Azure Data Factory has to wake up whenever you are trying to do testing, and it takes about four to five minutes. It's not always online to do a quick test. For example, if we want to test an Excel file to see if the formatting is correct or why the data-flow or pipeline is failing, we need to wait four to five minutes to get the cold start debugger to run. Compared to Alteryx, Azure Data Factory could be better. Nevertheless, we are using it because we have to.
What is most valuable?
Initially, when we started using it, we didn't like it because it needed to be more mature and had data-flows, so we used the traditional pipeline. After that, Azure Data Factory introduced the concept of data-flows, and it started to become more mature and look more like Alteryx. Azure Data Factory became more user-friendly when data-flows were introduced.
What needs improvement?
They introduced the concept of Flowlets, but it has bugs. Flowlets are a reusable component that allows you to create data-flows. We can configure a Flowlet as a reusable pipeline and plug it inside different data-flows, so we don't have to rewrite our code or visual transformation.
If we make any changes in our data-flow, it reverts all our changes to the original state of the Flowlet. It does not retain changes, and we must reconfigure the Flowlets repeatedly. We had these issues three months ago so things might have changed. It works fine whenever we plug it in and configure it in our data-flow, but if we make minor changes to it, the Flowlet needs to be reconfigured again and loses the configuration.
For how long have I used the solution?
We have used this solution for about a month and a half. It is a cloud-based tool, so there are no versions. It is all deployed on Azure Cloud.
What do I think about the stability of the solution?
Everything is computed inside the SQL server if we're working with pipelines, so we have to be very careful when designing our solution in Azure Data Factory. Alteryx spoiled us because we never cared how it looked in the backend because all the operations were happening on the Alteryx server. But in Azure Data Factory, they run on the capacity of our data warehouse. So Azure Data Factory cannot run your queries, and it directly sends the query to the instance in the SQL server or data warehouse. So we have to be very careful about how we perform certain operations.
We need to have knowledge of SQL and how to optimize our queries. If we are calling a stored procedure, it joins one table in Alteryx. It is pretty easy, and we just put a joint tool. Suppose we want to do it with a stored procedure in the Azure Data Factory. In that case, we have to be very careful about how we write our code. So that is a challenge for our team because we were not looking into how to optimize their SQL queries when fighting queries from Azure Data Factory to the data warehouse.
In addition, the workflows were running very slow, the performance was bad, and some queries were getting timed out because we have a threshold. So we faced many challenges and had to reeducate ourselves on SQL and query optimization.

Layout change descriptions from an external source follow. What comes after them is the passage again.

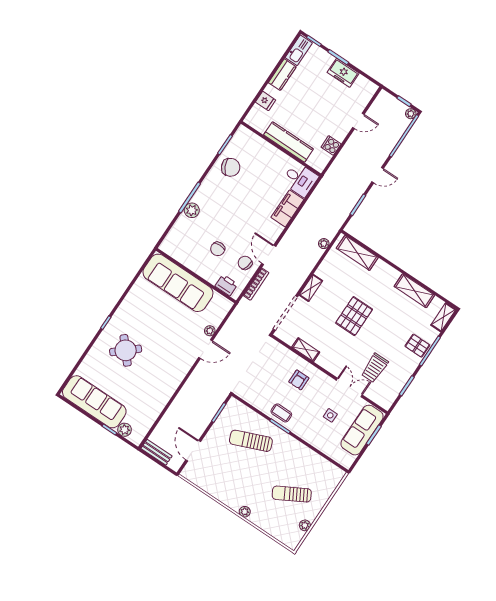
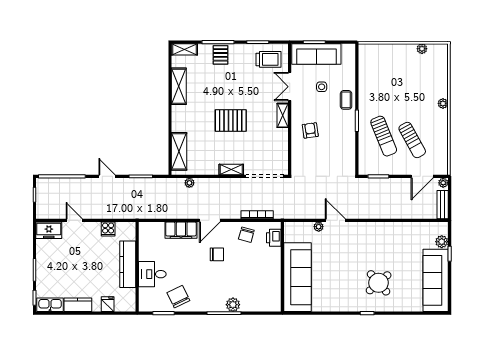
freezer: (343, 73) -> (49, 230), moved, turned 90
plant: (411, 114) -> (443, 183), moved
desk: (300, 179) -> (152, 274), moved, turned -90
chair: (218, 249) -> (217, 254), moved
door: (269, 255) -> (210, 220), moved
shelving: (306, 350) -> (283, 115), moved
trolley: (375, 368) -> (268, 59), moved
armchair: (299, 380) -> (310, 130), turned -98
coffee table: (281, 413) -> (346, 100), moved
sun lounger: (292, 494) -> (412, 140), moved

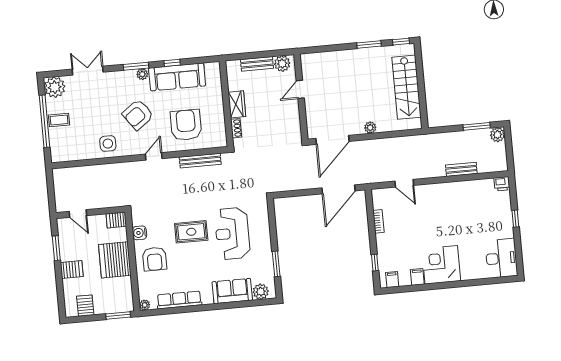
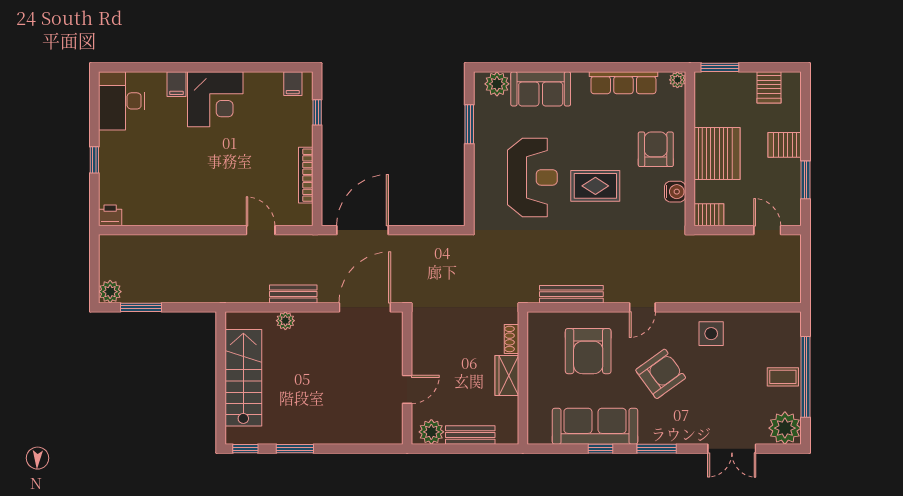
plant: (142, 74) -> (648, 436), removed
plant: (370, 128) -> (285, 321), moved
bench: (461, 169) -> (293, 294), moved
bookcase: (378, 221) -> (306, 175), width x1.56
filing cabinet: (417, 277) -> (176, 84), moved

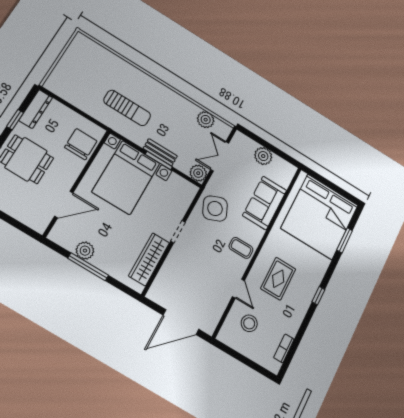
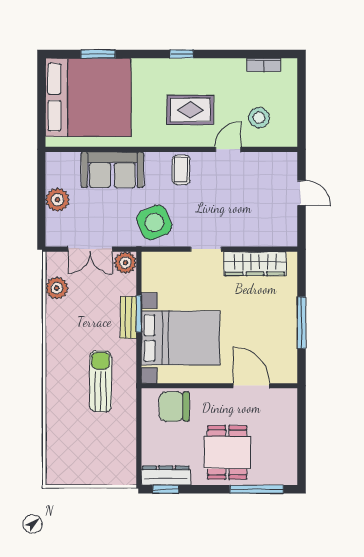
window: (15, 120) -> (166, 489), moved
plant: (85, 251) -> (287, 336), removed
door: (181, 322) -> (301, 193), width x0.53

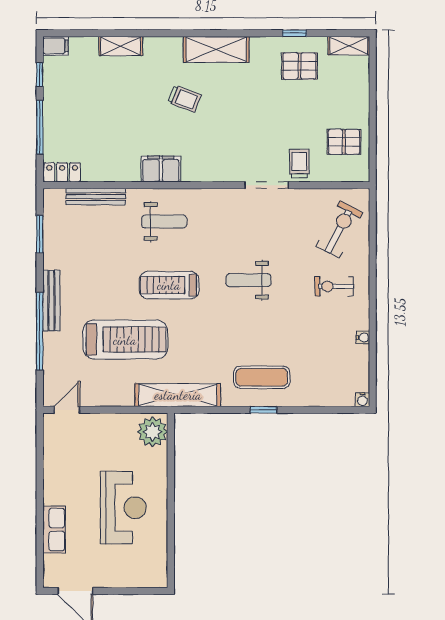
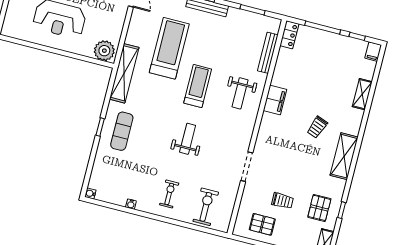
pallet: (344, 142) -> (262, 224), turned 90
trolley: (299, 164) -> (282, 201), moved
exercise bike: (339, 229) -> (206, 207), turned -118
treadmill: (125, 340) -> (169, 48), turned 180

What do I think about the scalability of the solution?
In regards to scaling, when Azure Data Factory was introduced as your Databricks, it worked similarly to Hadoop or Spark, and it had some Spark clusters in the back end that could scale it as much as it could, and speed up the performance. So it is scalable, especially with Databricks, because a lot of data-related transformations can be performed.
On my team, there are approximately 20 people who work with Azure Data Factory.

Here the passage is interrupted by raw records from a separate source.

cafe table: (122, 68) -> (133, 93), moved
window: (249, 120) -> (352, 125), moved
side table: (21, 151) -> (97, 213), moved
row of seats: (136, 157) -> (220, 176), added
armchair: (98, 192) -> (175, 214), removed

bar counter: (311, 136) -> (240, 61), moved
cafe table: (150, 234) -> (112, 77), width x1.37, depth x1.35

How are customer service and support?
We do not have experience with customer service and support.
How was the initial setup?
It does not require any installation and is more like software as a service. You need to create an instance of Azure Data Factory in Azure and configure some of the connections to your databases. You can connect to your block storages and some authentication is necessary for Azure Data Factory.
The setup is straightforward. It doesn't take much time, and it's on cloud. It requires a few clicks, and you can quickly set it up and grant access to the developer. Then the developer can go to the link and start developing within their browser.

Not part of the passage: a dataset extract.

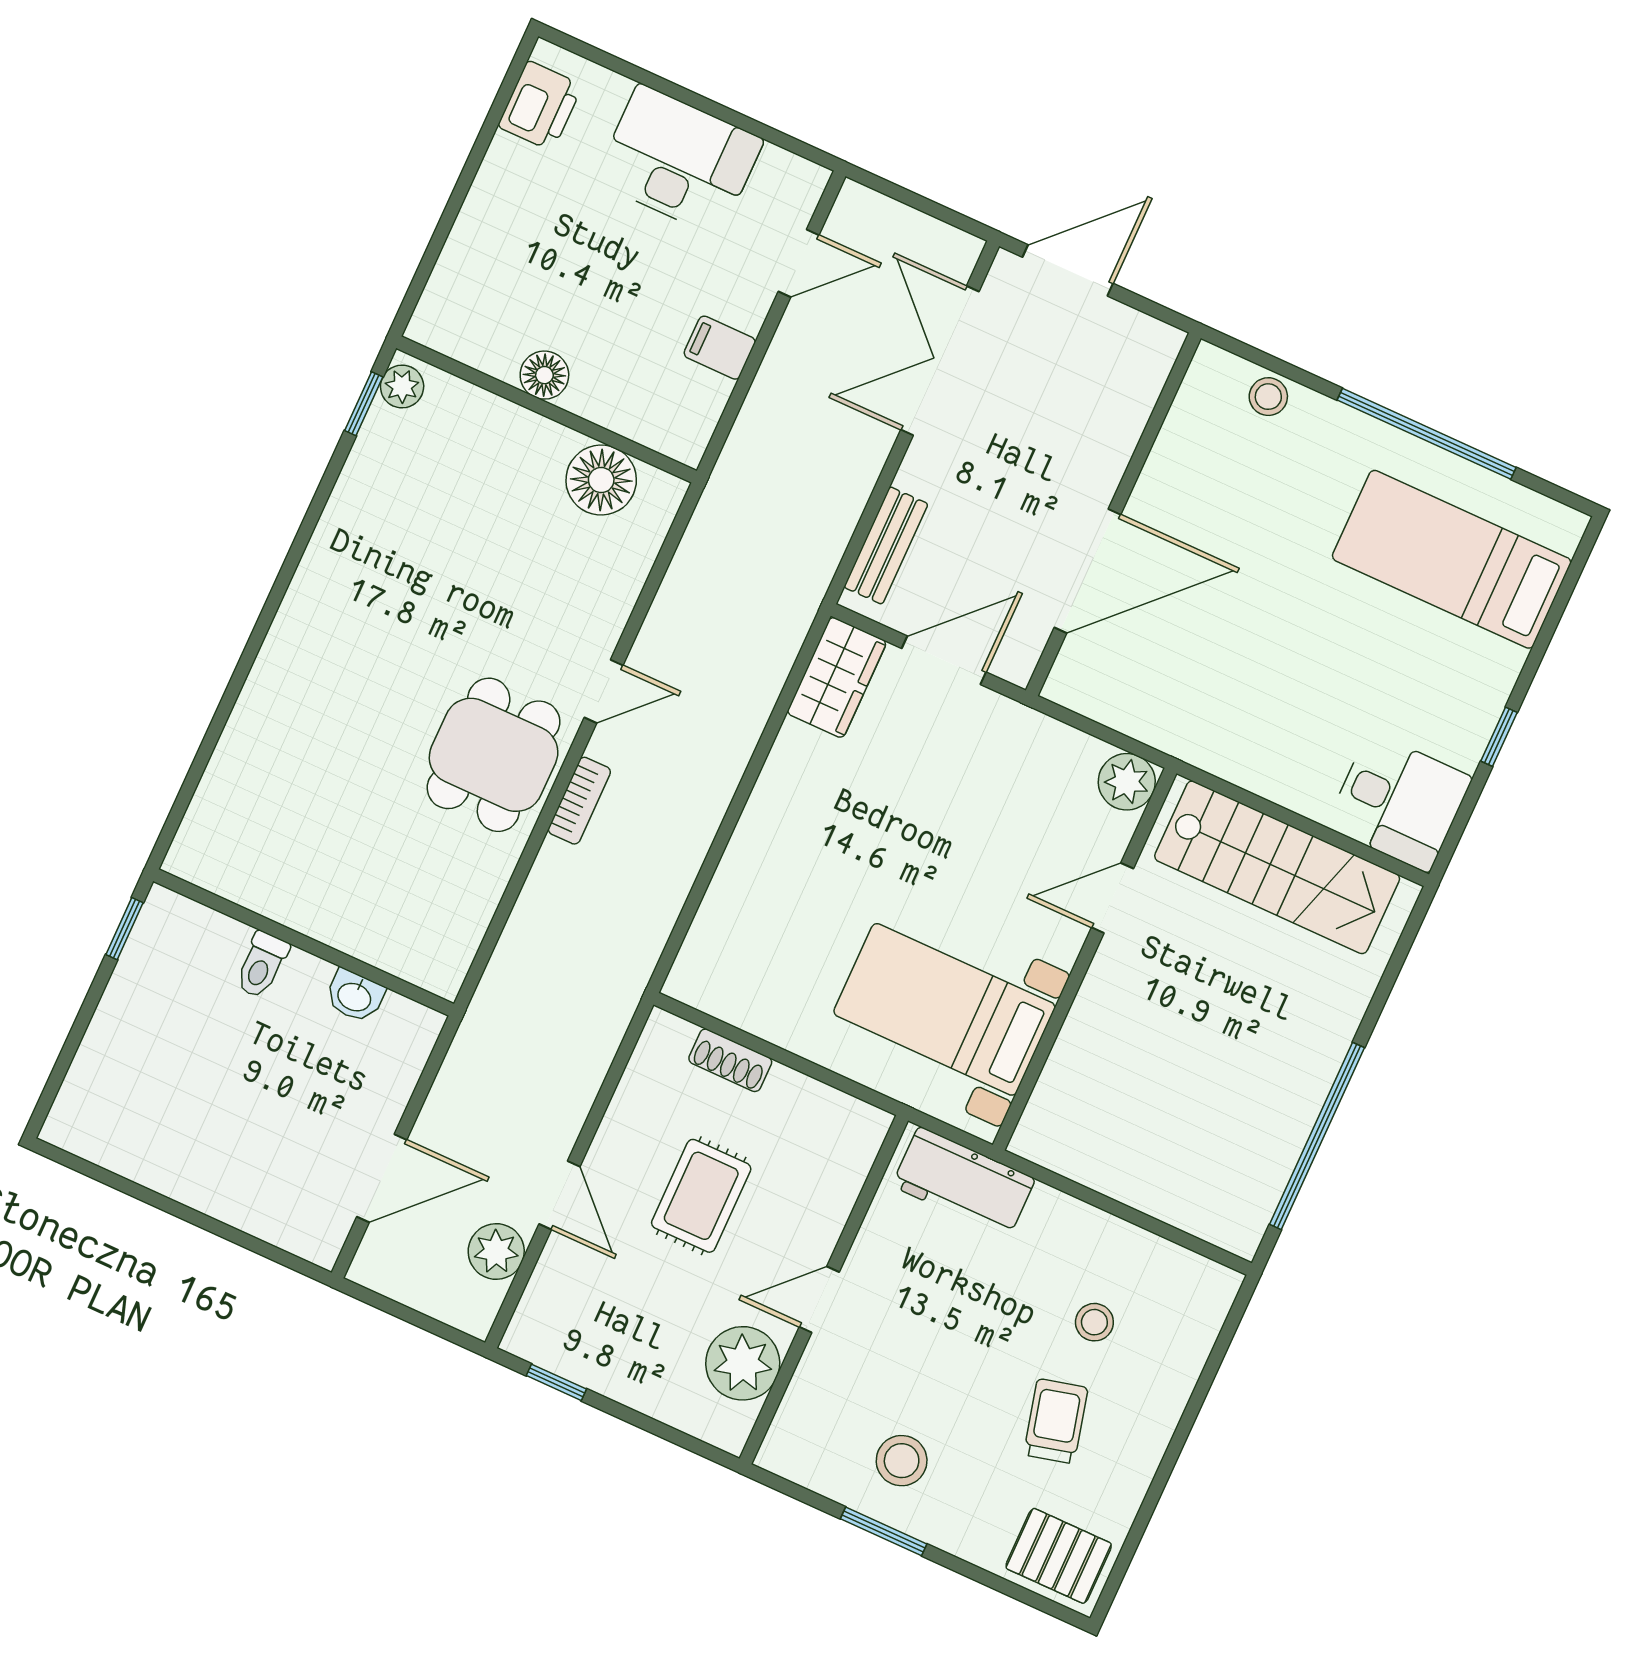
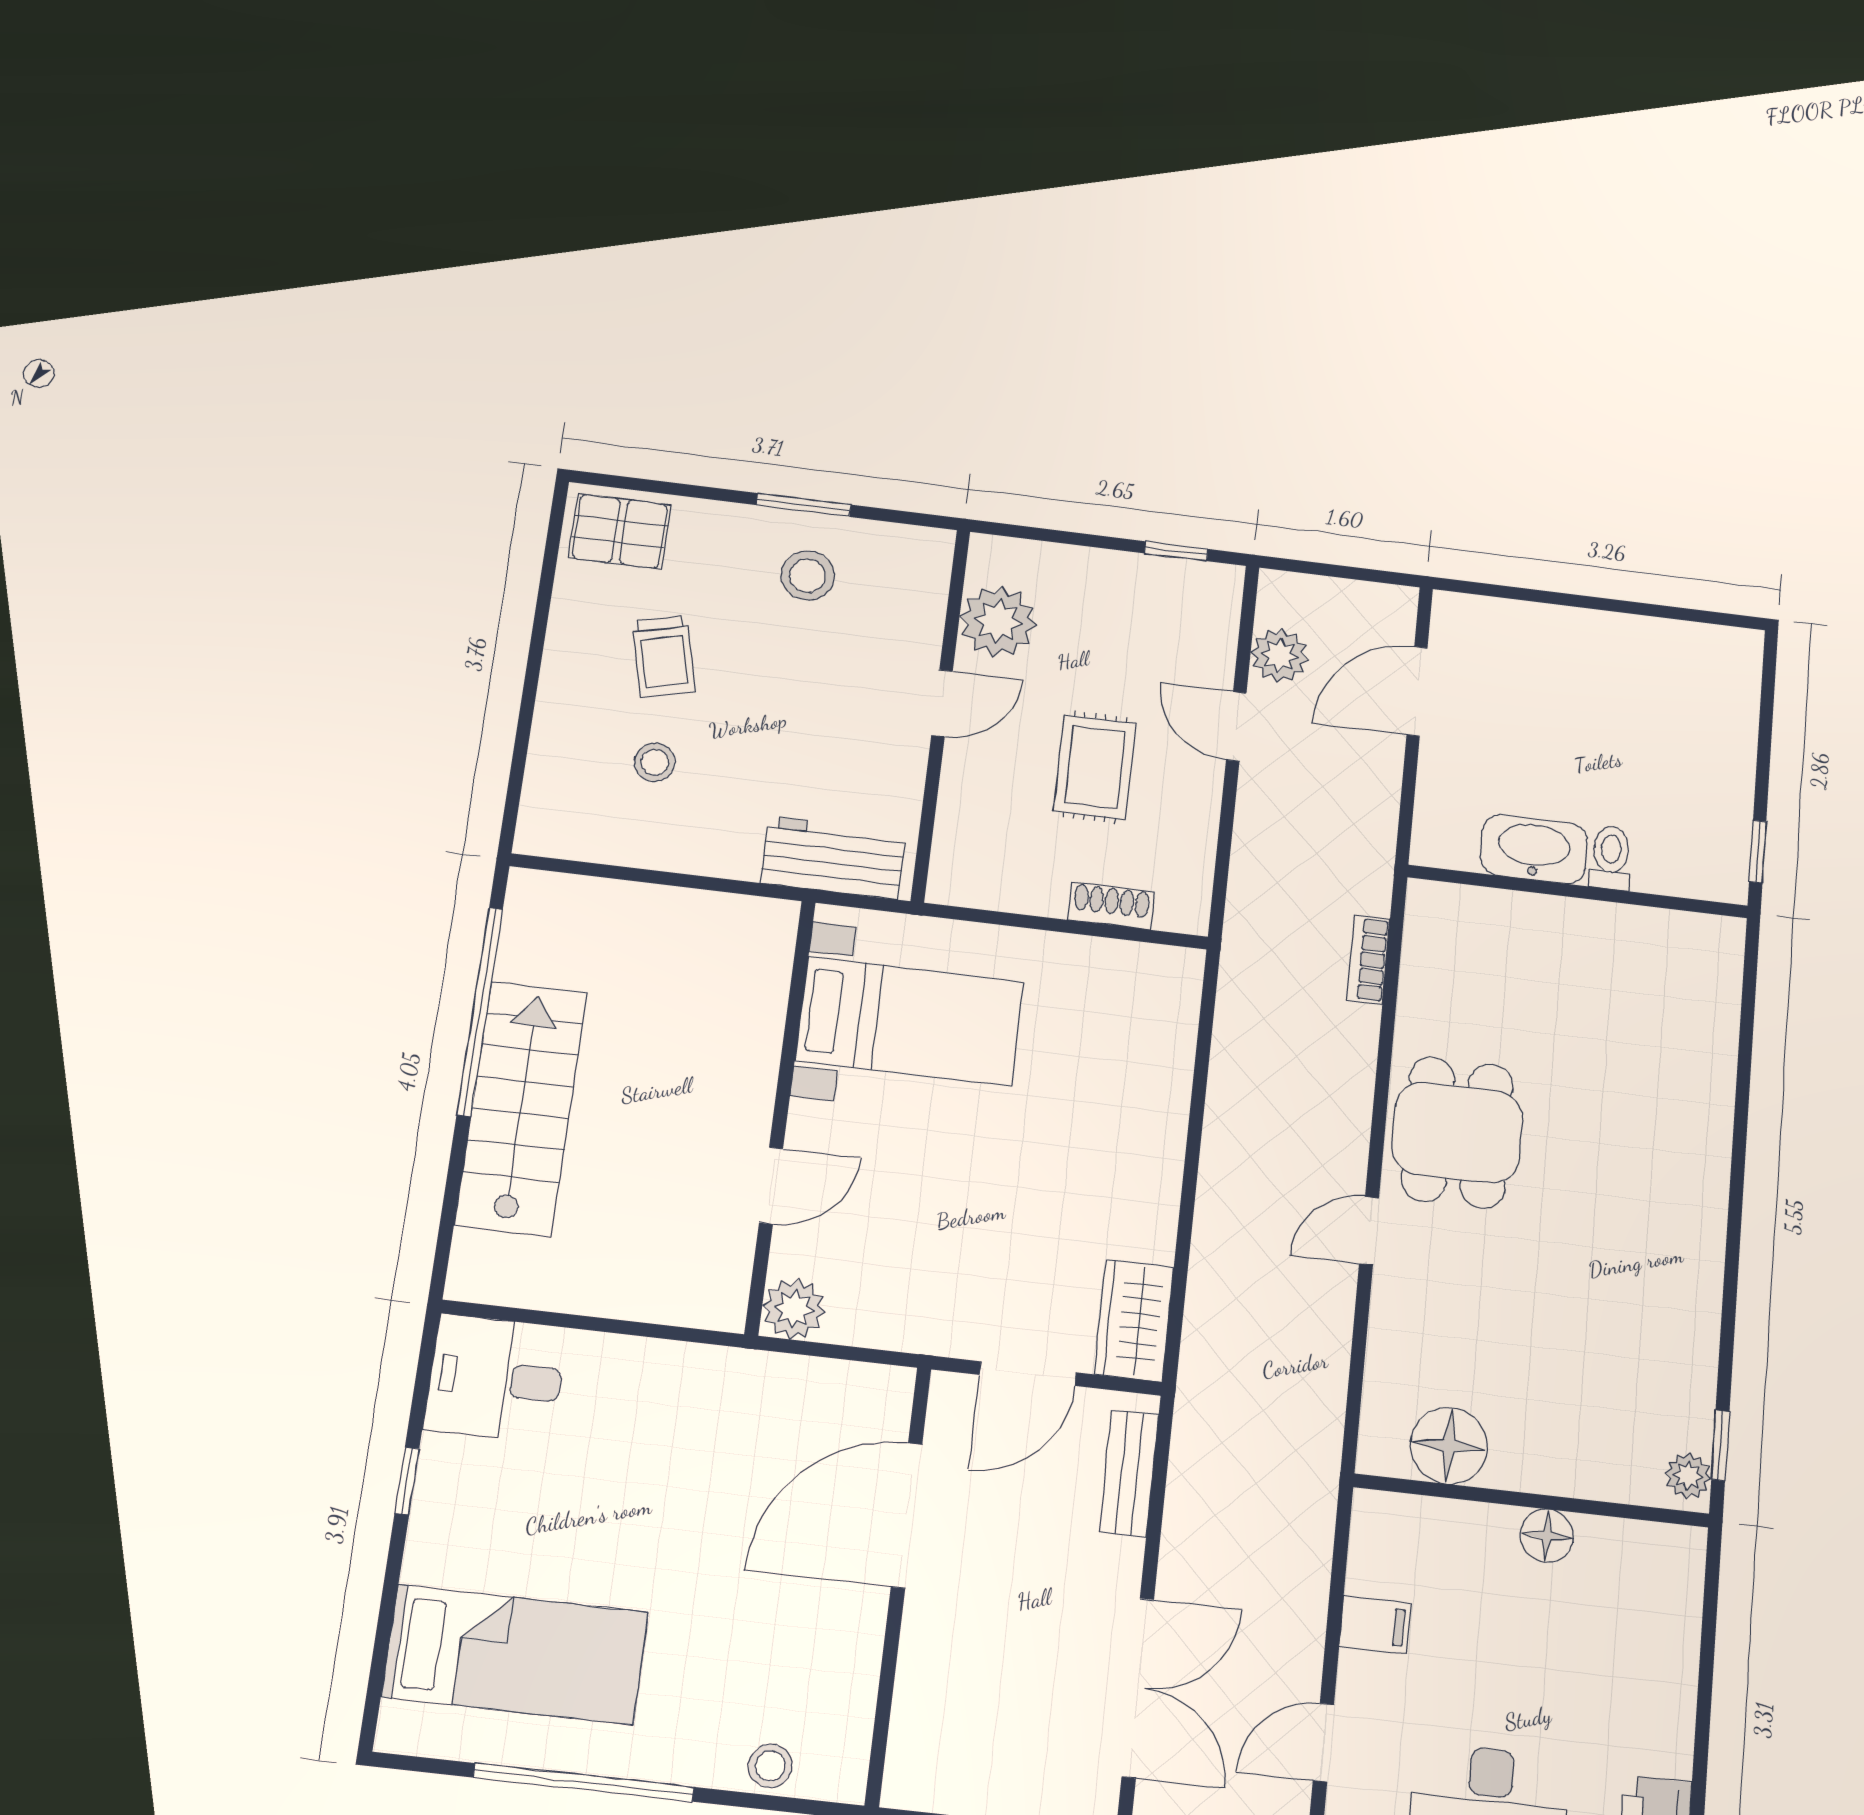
bookcase: (579, 801) -> (1368, 960), moved
stairs: (1277, 867) -> (521, 1108), moved, turned 90
washbasin: (355, 996) -> (1534, 849), width x1.91, depth x1.45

We have a team that takes care of the cloud infrastructure, so we raise a ticket and request infrastructure, and they just exceed it based on the naming convention with the project name.
What about the implementation team?
We have an entire team that takes care of the cloud infrastructure. So we raise a ticket when we need infrastructure, which is executed based on the naming convention for the project name.
What was our ROI?
The nature of our solution is not based on ROI because we are building solutions for other functions within the same organization. In addition, due to the large size of our organization and the services we provide, the ROI is not something we consistently track. It's something discussed with the management, so I can't comment on it.
What's my experience with pricing, setup cost, and licensing?
The cost is based on usage and the computing resources consumed. However, since Azure Data Factory connects with so many different functionalities that Azure provides, such as Azure functions, Logic apps and others in the Azure Data Factory pipelines, additional costs can be acquired by using other tools.
Which other solutions did I evaluate?
We did not evaluate other options because this solution was aligned with out current work environment.
What other advice do I have?
I rate the solution a seven out of ten. The solution is good and constantly improving, but the concept of Flowlets can be reconfigured to retain the changes we make. I advise users considering this solution to thoroughly understand what Azure Data Factory is and evaluate what's available in the market. Secondly, to assess the nature of the use cases and the kind of products they will be building before deciding to choose a solution.
*Disclosure: I am a real user, and this review is based on my own experience and opinions.